WHAT THIS TASK INVOLVES: Swap each "median" in the data below for "middle value" and leave everything else unchanged.
Segment Start: RECORDS PROVIDED
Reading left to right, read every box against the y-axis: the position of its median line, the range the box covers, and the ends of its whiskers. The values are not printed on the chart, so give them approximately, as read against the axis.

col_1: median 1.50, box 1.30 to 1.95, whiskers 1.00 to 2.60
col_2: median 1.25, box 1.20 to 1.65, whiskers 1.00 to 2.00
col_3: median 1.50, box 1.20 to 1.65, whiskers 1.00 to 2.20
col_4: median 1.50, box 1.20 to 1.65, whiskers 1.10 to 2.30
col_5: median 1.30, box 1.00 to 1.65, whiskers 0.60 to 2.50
Segment End: RECORDS PROVIDED
YOUR SOLUTION:
Reading left to right, read every box against the y-axis: the position of its middle value line, the range the box covers, and the ends of its whiskers. The values are not printed on the chart, so give them approximately, as read against the axis.

col_1: middle value 1.50, box 1.30 to 1.95, whiskers 1.00 to 2.60
col_2: middle value 1.25, box 1.20 to 1.65, whiskers 1.00 to 2.00
col_3: middle value 1.50, box 1.20 to 1.65, whiskers 1.00 to 2.20
col_4: middle value 1.50, box 1.20 to 1.65, whiskers 1.10 to 2.30
col_5: middle value 1.30, box 1.00 to 1.65, whiskers 0.60 to 2.50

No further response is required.